Obviously this description is not specifically about Donal Trump. It could describe the appeal of any number of political or religious leaders, across the ideological spectrum. Whether Ronald Reagen, Bill Clinton, Pope Francis, or Mother Theresa, charismatic individuals draw the attention and allegiance of the general populace.
But could there be a particularly relevant application to the appeal of Donald Trump? The “unconflicted” personality? The supreme confidence? The us/them thinking, the brash confidence and unmitigated promises to return America to its “greatness”? Perhaps this helps explain why morality and theology hardly matters and why Trump’s apparent inability to cite a Bible verse makes little difference to his Bible-loving evangelical supporters.

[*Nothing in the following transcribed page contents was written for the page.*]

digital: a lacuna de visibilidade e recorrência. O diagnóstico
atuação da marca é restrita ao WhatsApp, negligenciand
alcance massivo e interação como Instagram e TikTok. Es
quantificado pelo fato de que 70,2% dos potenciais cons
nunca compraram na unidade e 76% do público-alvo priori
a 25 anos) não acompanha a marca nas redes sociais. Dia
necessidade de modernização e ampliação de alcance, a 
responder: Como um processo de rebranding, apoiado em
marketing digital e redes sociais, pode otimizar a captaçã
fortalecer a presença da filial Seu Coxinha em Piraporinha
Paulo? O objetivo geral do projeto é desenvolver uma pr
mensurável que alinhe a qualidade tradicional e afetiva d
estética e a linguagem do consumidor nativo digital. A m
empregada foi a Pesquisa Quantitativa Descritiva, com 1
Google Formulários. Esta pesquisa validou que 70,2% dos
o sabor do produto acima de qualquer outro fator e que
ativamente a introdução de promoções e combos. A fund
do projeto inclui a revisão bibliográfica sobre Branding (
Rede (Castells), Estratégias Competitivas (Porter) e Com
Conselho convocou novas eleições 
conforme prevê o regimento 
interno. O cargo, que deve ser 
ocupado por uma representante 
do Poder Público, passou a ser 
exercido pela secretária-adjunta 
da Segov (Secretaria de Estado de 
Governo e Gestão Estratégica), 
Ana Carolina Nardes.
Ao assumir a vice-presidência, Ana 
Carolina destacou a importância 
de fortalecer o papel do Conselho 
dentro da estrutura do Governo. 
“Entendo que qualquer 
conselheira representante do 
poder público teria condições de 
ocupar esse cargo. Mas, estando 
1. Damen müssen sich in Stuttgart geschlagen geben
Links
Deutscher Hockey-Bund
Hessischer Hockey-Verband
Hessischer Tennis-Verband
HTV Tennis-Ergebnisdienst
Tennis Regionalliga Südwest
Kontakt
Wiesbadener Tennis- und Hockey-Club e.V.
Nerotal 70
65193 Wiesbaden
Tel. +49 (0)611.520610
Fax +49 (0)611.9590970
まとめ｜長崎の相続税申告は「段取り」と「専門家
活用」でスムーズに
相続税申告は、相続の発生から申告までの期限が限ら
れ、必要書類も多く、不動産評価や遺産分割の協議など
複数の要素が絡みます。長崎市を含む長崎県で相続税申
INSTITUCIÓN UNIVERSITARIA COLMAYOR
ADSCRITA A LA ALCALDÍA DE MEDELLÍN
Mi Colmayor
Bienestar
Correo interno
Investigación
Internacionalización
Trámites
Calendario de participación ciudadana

And most disturbingly, perhaps it even explains why, as one author has suggested, Trump has become the “face of the new white supremacy.” Another way to deal with anxiety is to shore up your own worldview, your own cultural perspective, at the expense of others. If you can find a hero who shows promise of firming up your own perspective while undercutting those of your perceived competitors, so much the better. As Terror Management Theory shows, racism and prejudice are driven at least in part by our anxiety about mortality.
Like so many of our “heroic” figures, Trump unashamedly offers the promise of existential and psychological relief from the terrors of mortality–but the asking price is surely greater than his ability to deliver on that promise.